It took me five or six tries, but when the carburetor was getting a steady flow of gas, the engine caught and held, gurgling, missing, blowing blue smoke out its exhaust. It probably had some water in the gas from condensation.
I ran the boat to shore, where Geis stood waiting.
"I'll be damned," he said. Quite a surprise-I'd done what I'd said I was going to do.
"We're going to need fuel. There's not much more than a pint in either one of these tanks."
"Fuel, that's always a problem. But we've got something a little more pressing than that. There's a two-man coast guard outpost at the mouth of the harbor, the Guardia Frontera. We try to run past them without stopping, don't have some official papers to show them, we're going to have patrol boats after us."
I'd already considered that. What I thought might work is that I'd swim back to the sailboat, cut the anchor line and raise the sails. Lash the rudder so the boat would sail north toward the mouth of the harbor, then dive overboard. Sooner or later, the men at the coast guard station would notice her and come out to investigate. With their attention diverted, we might be able to slip past them and out to sea.

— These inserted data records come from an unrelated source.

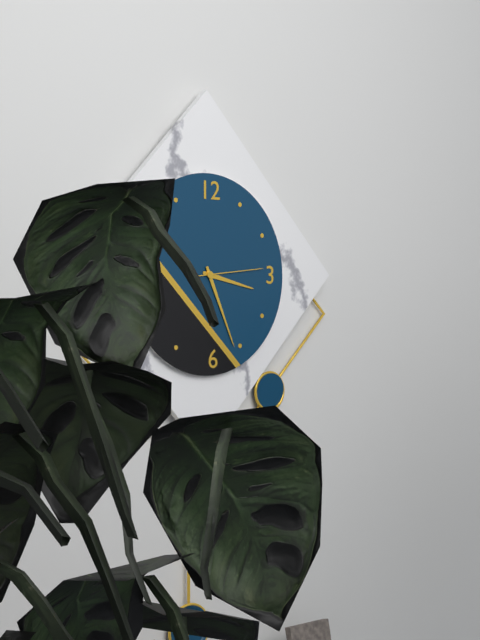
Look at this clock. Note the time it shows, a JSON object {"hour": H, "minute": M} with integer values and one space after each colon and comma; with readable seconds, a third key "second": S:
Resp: {"hour": 3, "minute": 26, "second": 14}
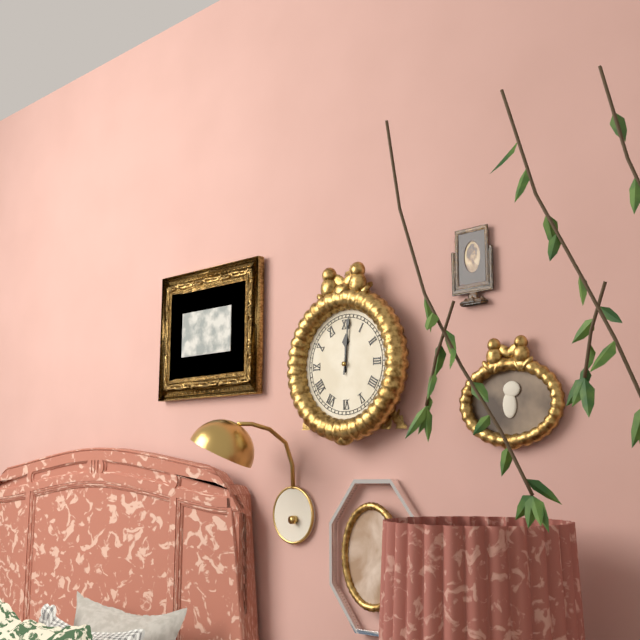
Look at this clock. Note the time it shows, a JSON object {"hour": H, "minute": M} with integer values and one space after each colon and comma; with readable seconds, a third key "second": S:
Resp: {"hour": 12, "minute": 1}
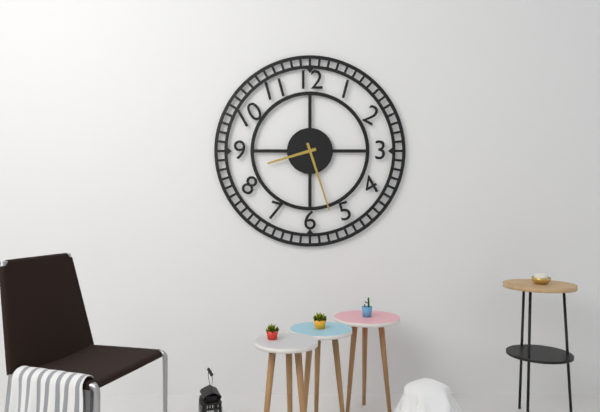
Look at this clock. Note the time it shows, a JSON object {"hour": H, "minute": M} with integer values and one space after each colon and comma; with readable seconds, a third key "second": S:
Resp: {"hour": 8, "minute": 27}
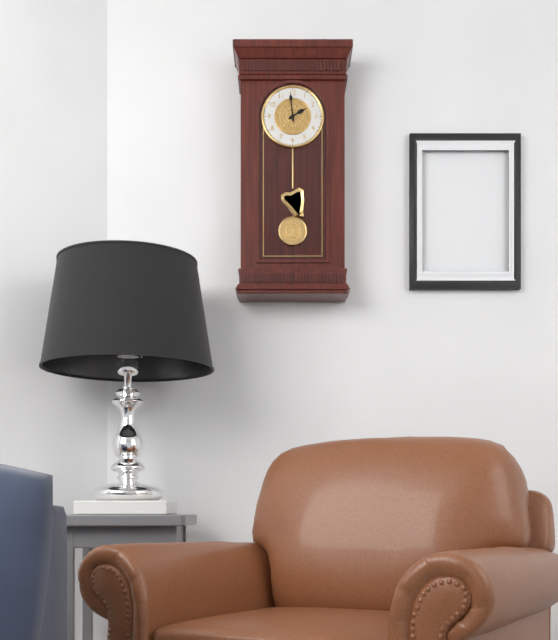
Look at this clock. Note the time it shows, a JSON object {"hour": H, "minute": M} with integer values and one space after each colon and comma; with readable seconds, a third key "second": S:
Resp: {"hour": 1, "minute": 59}
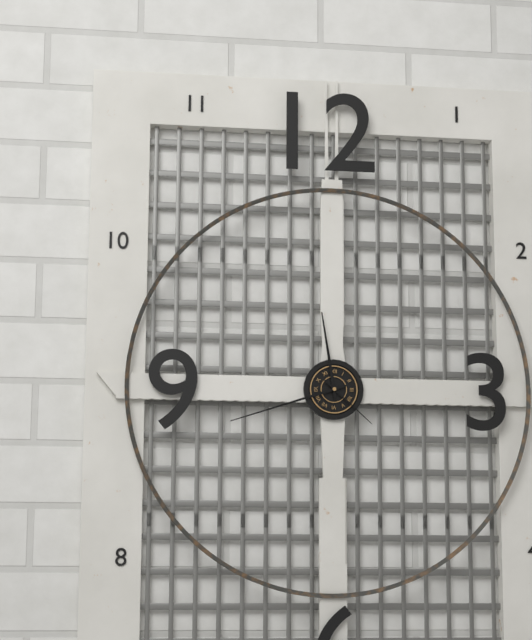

But Geis said, "Yeah, but where we gonna get fuel once we leave Mariel?" He was looking at a coil of rope on the deck of the Avon. "I think I've got a better idea."
"What's that?"
He used the automatic rifle to gesture. "Put your hands out in front of you, let me tie you up. I'll tell them you're my prisoner, that I'm in a hurry."
"They're not going to believe that. If I were under arrest, you'd take me to Havana by car, not boat."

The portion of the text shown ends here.